De parasympatische is een van de twee takken van het autonome of vegetatieve zenuwstelsel (SNA), die ingrijpt in de controle van onvrijwillige lichaamsfuncties.
Het parasympatische systeem stimuleert rust, ontspanning, rust, spijsvertering en energieopslag; zoals getoond in de figuur, zit hij een adaptatiesysteem voor, gedefinieerd in Angelsaksische termen - "rust en vertering" (rust en vertering). Na de parasympathische systeemstimuli nemen de spijsverteringssecreties toe (speeksel, maag, gal, enterisch en pancreas), de peristaltische activiteit wordt versterkt, de pupil versmalt, de hartslag daalt, de bronchiën worden vernauwd en urineren wordt aangemoedigd .
Het parasympathische systeem is in deze zin tegengesteld aan de andere tak van het autonome zenuwstelsel, het sympathische systeem genaamd, dat opwinding en fysieke activiteit bevordert. Meestal is de werking van de twee systemen fijn gebalanceerd, zonder een duidelijke prevalentie van de ene ten opzichte van de andere (concept van homeostase gerapporteerd in de figuur).

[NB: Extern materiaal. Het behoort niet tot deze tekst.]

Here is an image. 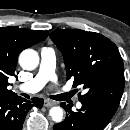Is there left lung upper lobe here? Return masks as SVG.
Returning <instances> with one entry per match:
<instances>
[{
    "label": "left lung upper lobe",
    "instance_id": "1",
    "mask_svg": "<svg viewBox=\"0 0 130 130\" xmlns=\"http://www.w3.org/2000/svg\"><path fill=\"white\" fill-rule=\"evenodd\" d=\"M51 40L62 52L67 80L81 86L79 100H98L117 109L124 91V66L117 46L105 36L79 29L55 30Z\"/></svg>",
    "mask_w": 130,
    "mask_h": 130
}]
</instances>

Vanuit anatomisch oogpunt worden de zenuwen van het parasympathische zenuwstelsel verdeeld naar de bloedvaten, naar de speekselklieren, naar het hart, naar de longen, naar de darm, naar de geslachtsorganen, naar de ogen, naar de traanklieren en naar tal van andere organen en weefsels.
simpatico | Parasimpatico | |
oog | Diameter vergroten leerling (mydriasis) | Diameter afname leerling (miosis) |
hart | Verhoogde frequentie, contractiliteit en bereik hart | Afname van frequentie, contractiliteit en cardiale output |
Spijsverteringsstelsel | Verminderde secretie en samentrekkende activiteit van de wanden van het spijsverteringskanaal, verhoogde activiteit contractiele sluitspieren | Verhoogde secretie en samentrekkende activiteit van de wanden van het spijsverteringskanaal, verminderde kringspiercontractie |
longen | bronchodilatatie | bronchoconstrictie |
Anders dan wat gebeurt in het somatische zenuwstelsel (vrijwillig), bereiken de impulsen van het vegetatieve systeem de ingewanden door twee neuronen, waarvan de eerste zich in het centrale zenuwstelsel bevindt, terwijl de tweede zich in het perifere zenuwstelsel bevindt. Wat in het bijzonder het parasympathische systeem betreft, zijn de zenuwvezels van het eerste neuron (NEURONE PREGANGLIARE genaamd) afkomstig van de stam van de hersenen en van het sacrale kanaal van het ruggenmerg (S1-S4). Anders dan wat gebeurt voor neuronen van het sympathische zenuwstelsel, zijn de axonen gericht op ganglia die ver van het ruggenmerg zijn geplaatst, dus in de buurt van de te innerveren organen. Op dit niveau contracteren ze synapsen met het postganglionische neuron, dat dichtbij of zelfs aan de wand van de doelorganen wordt geplaatst, gekenmerkt door een axon dat veel korter is dan dat van het preganglionische neuron (precies het tegenovergestelde van wat werd gezien voor sympathische neuronen).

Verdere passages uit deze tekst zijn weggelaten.